Researchers hope that discovered correlations will lead to software tools that will help identify users' symptoms of depression.
People who showed symptoms of depression tended to use the Internet differently than those who didn't show signs of depression, researchers said in a New York Times opinion piece today. Some of that behavior included obsessively checking e-mail, watching lots of videos, and switching frequently among multiple apps, according to a new study by researchers from the Missouri University of Science and Technology.
The researchers asked 216 college students to complete a questionnaire to determine whether they were depressed, then asked the school's information technology department to examine how the students spent their time on the Internet.
"This didn't mean snooping on what the students were looking at or whom they were e-mailing; it merely meant monitoring how they were using the Internet -- information about traffic flow that the university customarily collects for troubleshooting network connections and such," the researchers said.

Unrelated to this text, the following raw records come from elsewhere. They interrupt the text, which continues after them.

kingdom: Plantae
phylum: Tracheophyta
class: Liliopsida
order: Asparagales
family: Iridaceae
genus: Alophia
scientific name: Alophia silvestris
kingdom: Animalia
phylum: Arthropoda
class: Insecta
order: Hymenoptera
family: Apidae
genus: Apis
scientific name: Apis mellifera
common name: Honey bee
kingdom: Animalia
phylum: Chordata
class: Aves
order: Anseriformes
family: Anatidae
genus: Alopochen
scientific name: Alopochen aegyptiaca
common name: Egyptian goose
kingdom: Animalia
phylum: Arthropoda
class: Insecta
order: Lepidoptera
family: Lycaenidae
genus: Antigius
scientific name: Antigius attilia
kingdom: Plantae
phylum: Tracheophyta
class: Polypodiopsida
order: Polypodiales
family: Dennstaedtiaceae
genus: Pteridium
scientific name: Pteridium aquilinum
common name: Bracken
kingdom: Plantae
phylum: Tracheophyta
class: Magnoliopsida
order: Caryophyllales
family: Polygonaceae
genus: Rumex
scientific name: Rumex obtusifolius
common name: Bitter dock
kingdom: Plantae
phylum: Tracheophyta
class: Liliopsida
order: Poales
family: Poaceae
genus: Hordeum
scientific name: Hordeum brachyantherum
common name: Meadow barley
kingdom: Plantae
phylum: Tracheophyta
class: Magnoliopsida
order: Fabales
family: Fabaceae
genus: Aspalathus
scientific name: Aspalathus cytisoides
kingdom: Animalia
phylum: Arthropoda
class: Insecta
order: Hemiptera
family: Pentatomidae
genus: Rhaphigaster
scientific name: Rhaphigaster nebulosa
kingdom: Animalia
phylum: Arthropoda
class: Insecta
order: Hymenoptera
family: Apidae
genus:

They then conducted a statistical analysis of the depression scores and Internet usage patterns. Researchers found a correlation between high depression scores and greater instances of sharing files such as music and movies.
Another finding was that participants with depression symptoms tended to engage in high e-mail usage, although the researchers noted that previous research has shown that frequent e-mail checking may relate to high levels of anxiety.
"Earlier studies have looked into the relationship between Internet usage and depression, but ours is thought to be the first to use actual Internet data, collected anonymously and unobtrusively, rather than student-completed surveys about Internet usage, which are less reliable," the researchers said.
The hope is that this data can be used to develop software that can be installed on PCs and mobile devices to monitor Internet usage and alert users if usage patterns suggest symptoms of depression, researchers said.
"This would not replace the function of mental health professionals, but it could be a cost-effective way to prompt people to seek medical help early," they said. "It might also be a tool for parents to monitor the mood-related Internet usage patterns of their children."
The study is expected to be published soon in an upcoming issue of IEEE Technology and Society Magazine.